La busta non deve essere consegnata chiusa, sarà cura dell’operatore delle Poste sigillarla. L’invio deve avvenire tramite “assicurata”. Poiché l’invio deve essere effettuato personalmente dal diretto interessato, occorre un documento di identità valido.

Al momento della presentazione e spedizione della domanda occorre pagare € 30,00 e tutti gli altri importi secondo il tipo e la durata del permesso di soggiorno che si sta chiedendo. 

La ricevuta dell’assicurataè importante perché:

  1. è la prova della richiesta di rinnovo
  2. i codici presenti sull’assicurata permettono di entrare in un’area riservata del sito internet www.portaleimmigrazione.it o www.poliziadistato.it dove si potrà vedere lo stato della pratica.

Successivamente, una raccomandata avvertirà di un appuntamento in Questura per il rilascio delle impronte digitali e di eventuale ulteriore documentazione non inclusa nella busta al momento della spedizione del kit. 

Una seconda raccomandata avvertirà di un nuovo appuntamento per la consegna del permesso di soggiorno.

Il permesso di soggiorno è (o almeno dovrebbe) rilasciato, rinnovato o convertito entro venti giorni dalla data in cui è stata presentata la domanda.

More nel rinnovo del permesso di soggiorno

Il mancato rispetto del termine di venti giorni per la conclusione del procedimento di rinnovo del permesso di soggiorno non incide sulla piena legittimità del soggiorno stesso e sul godimento dei diritti ad esso connessi, qualora :

  • la domanda di rinnovo sia stata presentata prima della scadenza del permesso di soggiorno o entro sessanta giorni dalla scadenza dello stesso;
  • sia stata verificata la completezza della documentazione prescritta a corredo della richiesta di rinnovo;
  • sia stata rilasciata dall’ufficio la ricevuta attestante l’avvenuta presentazione della richiesta di rinnovo.

Gli effetti dei diritti esercitati, nelle more del rinnovo del permesso di soggiorno, cessano solo in caso di mancato rinnovo, revoca o annullamento del permesso in questione.
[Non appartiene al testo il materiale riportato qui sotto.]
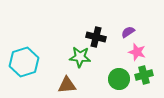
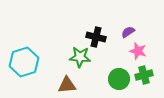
pink star: moved 1 px right, 1 px up
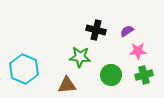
purple semicircle: moved 1 px left, 1 px up
black cross: moved 7 px up
pink star: rotated 18 degrees counterclockwise
cyan hexagon: moved 7 px down; rotated 20 degrees counterclockwise
green circle: moved 8 px left, 4 px up
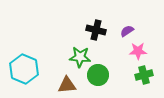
green circle: moved 13 px left
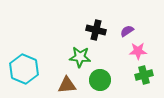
green circle: moved 2 px right, 5 px down
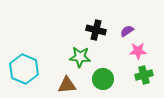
green circle: moved 3 px right, 1 px up
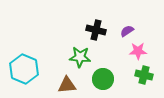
green cross: rotated 30 degrees clockwise
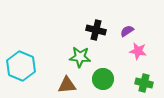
pink star: rotated 12 degrees clockwise
cyan hexagon: moved 3 px left, 3 px up
green cross: moved 8 px down
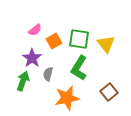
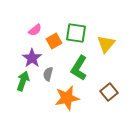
green square: moved 3 px left, 6 px up
yellow triangle: rotated 18 degrees clockwise
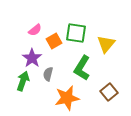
green L-shape: moved 3 px right
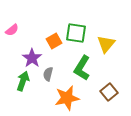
pink semicircle: moved 23 px left
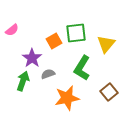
green square: rotated 15 degrees counterclockwise
gray semicircle: rotated 56 degrees clockwise
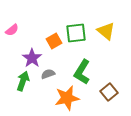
yellow triangle: moved 13 px up; rotated 30 degrees counterclockwise
green L-shape: moved 4 px down
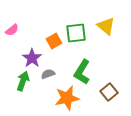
yellow triangle: moved 5 px up
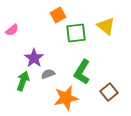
orange square: moved 4 px right, 26 px up
purple star: moved 2 px right
orange star: moved 1 px left
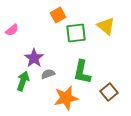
green L-shape: rotated 20 degrees counterclockwise
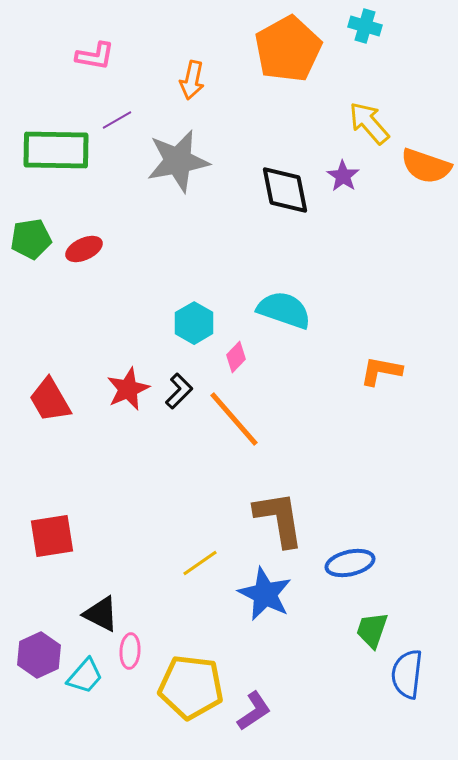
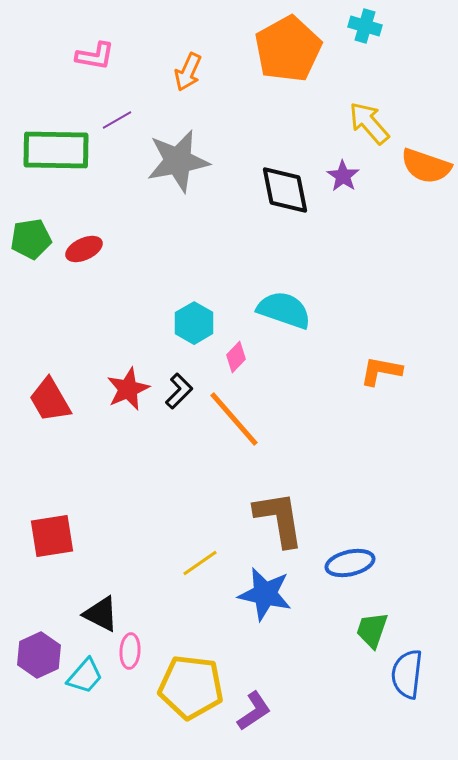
orange arrow: moved 4 px left, 8 px up; rotated 12 degrees clockwise
blue star: rotated 14 degrees counterclockwise
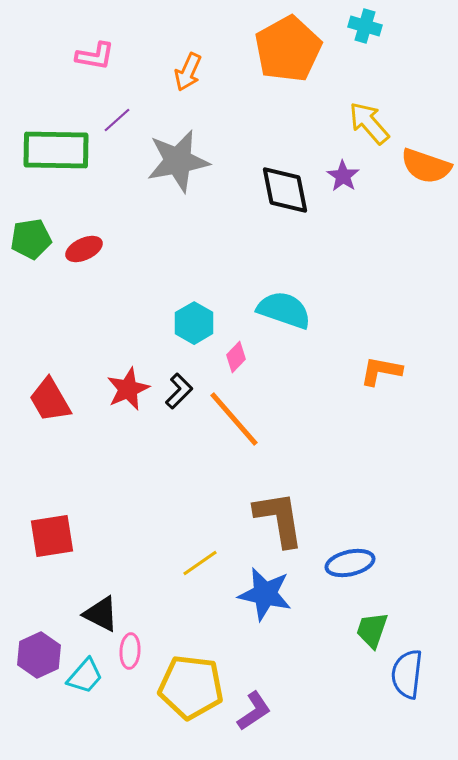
purple line: rotated 12 degrees counterclockwise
Lo straniero in possesso del permesso di soggiorno, ancorché scaduto, e della ricevuta di presentazione dell’istanza di rinnovo, ha la facoltà di lasciare il territorio dello Stato e di farvi regolare rientro, alle condizioni più volte reiterate con le circolari del Dipartimento della Pubblica Sicurezza. Permangono, invece, le limitazioni e le condizioni alla circolazione nell’ambito dell’area Schengen, regolate dalla disciplina internazionale.